AGNs are powered by supermassive black holes snacking on material falling towards them. If we can see the feeding process directly, they are classified as type 1. However, there are others in which a thick donut of gas and dust obscure this process. These are type 2.
The unification model requires showing that behind a type 2, there is really a type 1, without having to travel for millions of light-years and observe a galaxy from another angle.
As reported in the journal Nature, observations from the Very Large Telescope Interferometer VLTI) have done just that. Astronomers have observed a galaxy known as Messier 77 (or NGC 1068) which is the archetypal Type 2 AGN. Detailed thermal maps of the core of this cosmic island of stars showed that the supermassive black hole is there, hiding behind a thick blanket of dust.
“The real nature of the dust clouds and their role in both feeding the black hole and determining how it looks when viewed from Earth have been central questions in AGN studies over the last three decades,” lead author Violeta Gámez Rosas from Leiden University, said in a statement. “Whilst no single result will settle all the questions we have, we have taken a major step in understanding how AGNs work.”

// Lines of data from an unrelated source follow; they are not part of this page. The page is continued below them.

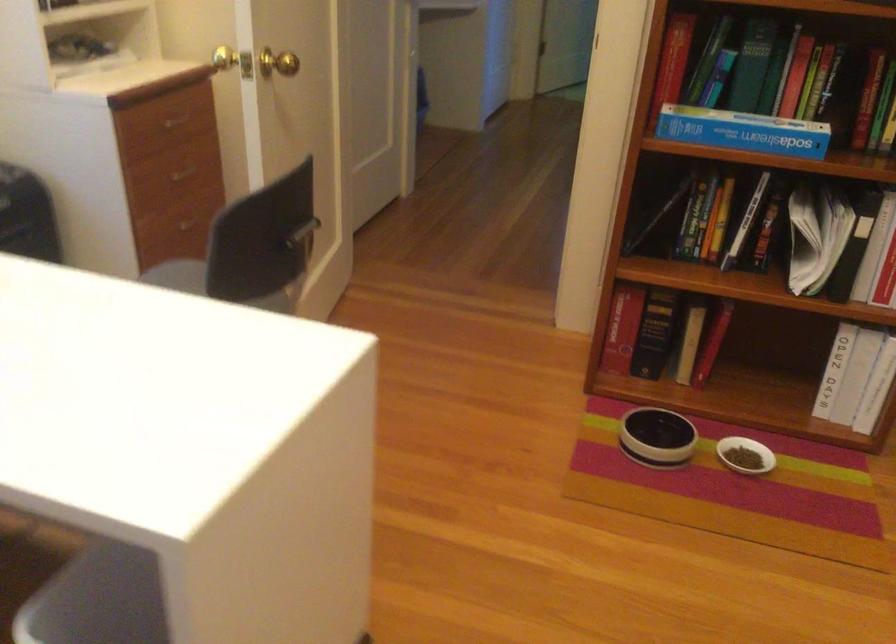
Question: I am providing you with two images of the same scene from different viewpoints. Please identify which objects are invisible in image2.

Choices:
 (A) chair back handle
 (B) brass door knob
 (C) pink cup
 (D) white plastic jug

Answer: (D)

Despite being in the vacuum of space, the dust around the black hole tends to have temperatures between room temperature and over one thousand degrees. As stuff spirals inwards, the incredible gravitational pull heats up that material to incredible levels. In turn, the dust blocking our view absorbs some of that powerful light becoming hotter.
That’s what the team was able to track out with the MATISSE instrument on the VLTI, owned by the European Southern Observatory (ESO) consortium. Combined with radio maps from the Atacama Large Millimeter/submillimeter Array, co-owned by ESO, and the National Radio Astronomy Observatory’s Very Long Baseline Array.
“Messier 77 is an important prototype AGN and a wonderful motivation to expand our observing programme and to optimise MATISSE to tackle a wider sample of AGNs," Team member Bruno Lopez, the MATISSE Principal Investigator at the Observatoire de la Côte d’Azur in Nice, added.
This and future work will hopefully lead to a better understanding of what makes AGNs tick. Messier 77 is located 47 million light-years away.